Juhan Nihtig stands in line at the  registrar’s office. For fifty years he has used a variant of Nichtig. Now, as a greying man, he intends to formally change the family name with his “signature and a handshake”, only to discover that Naidre is on a protected register – no longer an available name. Unexpectedly, it is Juhan Narma who shakes the clerks hand and walks out of the office.

There had been objections to “Narma”, too: if one really wanted to, one could pronounce it as “narr maa” meaning “fool earth” or “fool ground”, which would not be much of an improvement over “worthless”.

Abruptly, Silvia closes the book, returning to the solidness of the oak table in front of her. After a brief pause, she reshelves the book and retraces her steps down the staircase. Pushing open the heavy door, she steps past the chilly shade of the portico, blinking in the bright spring light of Fifth Avenue. Passing the lion, she turns expectantly, but the sleeping woman is gone, having taken her dreams along with her. Silvia picks up her pace, as memories and names fall behind her to the pavement. A decade later, she will retrieve those memories, pick up her pen and write her story. 

 

NOTES:

First image of the registry is from the site Geni, originally found here. (Note the “ÿ” in Silvia’s name in this record. “Ÿ” is not an official letter of the Estonian alphabet – called a loan letter.)

The woman sleeping on the stone bench is a written sketch of a photograph by the street photographer, Frank Larson. The Lady and the Lion. Here is a link to learn more about the photographer, Frank Larson.

The poem, “Reading Room” by Richard Eberhart was also a source of inspiration for the reading room. “…All sorts of souls were bent over silence reading the past,…”

Above image used of the Rose Reading Room is not from the 1950’s with blackened windows. Rather it is an image taken at night (September 16, 2013), and approximates the ambiance of the reading room in the 1950’s. Photo credit: Jordi Peralta [CC BY 3.0 (http://creativecommons.org/licenses/by/3.0)], via Wikimedia Commons.

It is not known if Silvia ever visited the main branch of the New York Public Library (currently named the Stephen C. Schwarzman building), but it is known that she sought out the book “Who’s Who in Central and Eastern Europe” to revisit the family name “Naidre” in print, while living in New York in the early fifties. I felt Silvia would appreciate a visit to this iconic library. To learn more about the Rose Reading Room and the main branch of the New York Public Library follow the links below.

About the “main branch”

Rose Reading Room renovations

Library Lions

Tour of the stacks at the NYPL

Light falling on the reading room

All italicized work is quoted from the unpublished papers of Silvia Narma.

I consulted many online documents to learn about Estonianization. One article in particular that offers a more thorough examination is The Movement to Estonianize Surnames in Interwar Estonia, by Toivo U. RAUN.

Estonianization of Names at the Registrar’s Office an Estonian Cultural Film offers a look at the registration process as filmed for promotional purposes.

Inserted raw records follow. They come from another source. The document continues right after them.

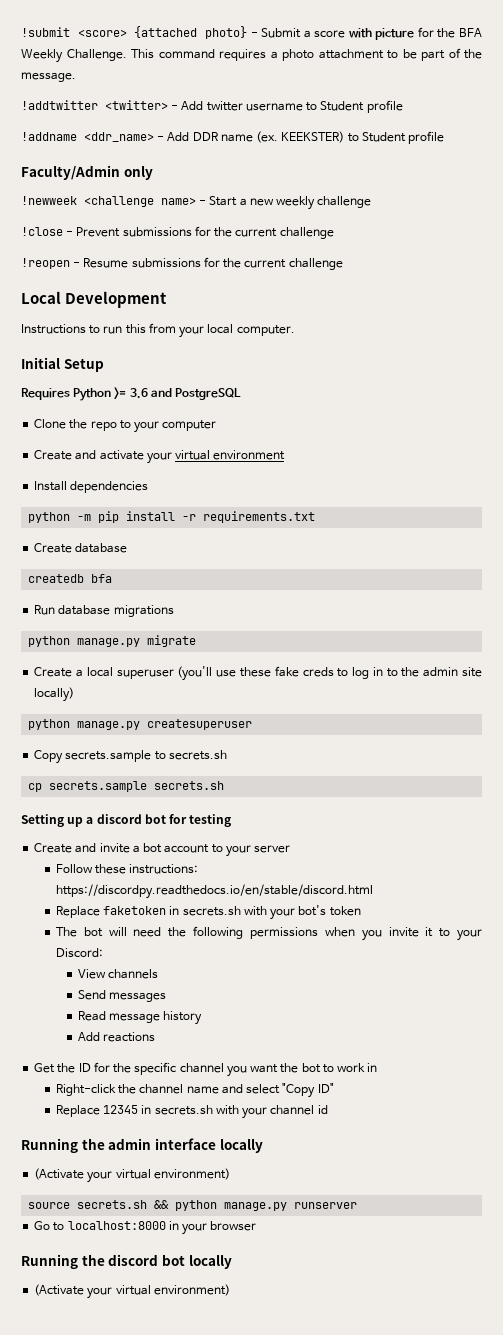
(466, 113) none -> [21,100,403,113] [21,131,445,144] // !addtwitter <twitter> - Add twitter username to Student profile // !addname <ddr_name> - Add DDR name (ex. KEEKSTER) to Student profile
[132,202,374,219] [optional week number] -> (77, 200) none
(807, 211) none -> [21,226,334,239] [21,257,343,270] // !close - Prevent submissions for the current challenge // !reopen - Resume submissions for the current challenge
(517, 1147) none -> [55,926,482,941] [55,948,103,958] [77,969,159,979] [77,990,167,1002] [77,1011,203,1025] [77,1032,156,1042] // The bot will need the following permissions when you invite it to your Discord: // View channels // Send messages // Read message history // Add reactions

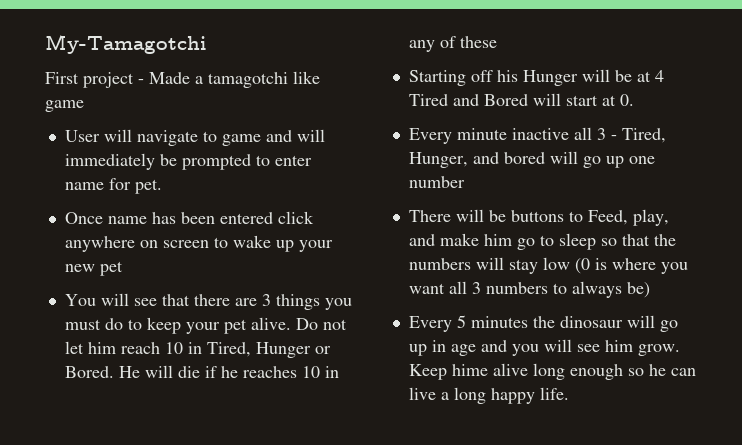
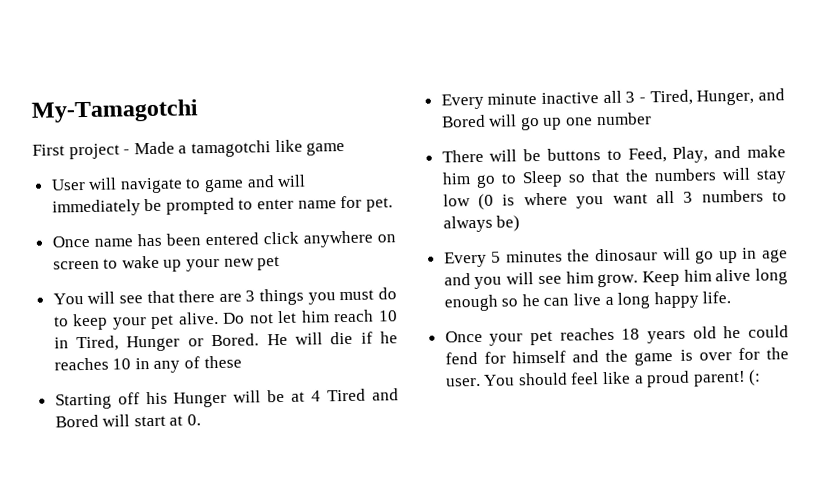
[503,152,545,164] bored -> [440,114,486,128] Bored
[632,209,669,226] play, -> [672,146,709,163] Play,
[558,233,596,250] sleep -> [521,170,563,188] Sleep
[451,364,488,376] hime -> [683,269,712,282] him
(569, 393) none -> [444,325,789,346] [444,347,789,366] [445,369,762,388] // Once your pet reaches 18 years old he could fend for himself and the game is over for the user. You should feel like a proud parent! (:

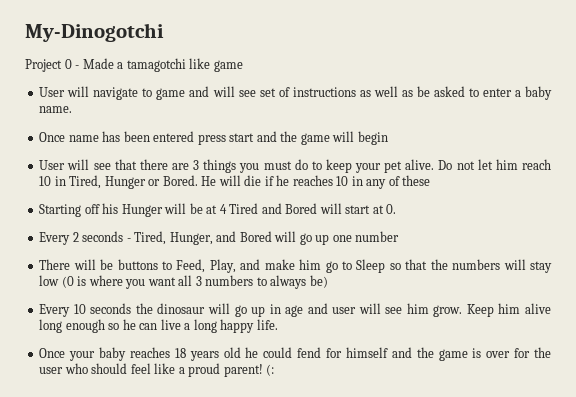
[31,99,199,123] [32,143,120,160] My-Tamagotchi // First project -> [25,23,164,42] [25,59,72,72] My-Dinogotchi // Project 0
[51,195,393,217] immediately be prompted to enter name for pet. -> [238,86,552,100] [39,106,73,113] see set of instructions as well as be asked to enter a baby name.
[262,230,396,248] [52,255,281,272] [52,293,84,305] click anywhere on screen to wake up your new pet // You -> [197,131,388,145] [39,160,66,170] press start and the game will begin // User
[487,90,636,105] minute inactive all 3 -> [72,231,124,242] 2 seconds
[491,250,563,263] 5 minutes -> [73,303,132,314] 10 seconds
[474,276,503,290] you -> [332,307,357,314] user
[530,330,554,346] pet -> [99,347,127,361] baby
[445,374,516,387] user. You -> [39,363,88,374] user who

While reading about Estonianization, I came across a timeline of dominant language usage in Tartu, Estonia in the article Historical Multilingualism of Street Names in Estonia, by Peeter Päll and found it helpful to my understanding. “…here is the list of “governing“ languages in Tartu, the second city in Estonia: 1224 Latin and Low German, 1558 Russian, 1582 Polish, 1600 Swedish, 1603 Polish, 1625 Swedish, 1656 Russian, 1661 Swedish, 1704 Russian, 1918 Estonian, 1940 Russian and Estonian, 1941 German and Estonian, 1944 Russian and Estonian, 1991 Estonian.” (Strangely, German is not noted in the 1800’s.)

To read more about the significance of naming, especially in relation to indigenous peoples and/or marginalized cultural groups, see the book, Names and Naming: People, Places, Perceptions and Power, Edited by Guy Puzey and Laura Kostanski, Multilingual Matters, 2016.

As a final note, this is a process of seeking and finding the story of Silvia Narma. In many ways, I will will get it wrong. My hope is that those who know better than I will help me tell Silvia’s story by pointing me in the right direction.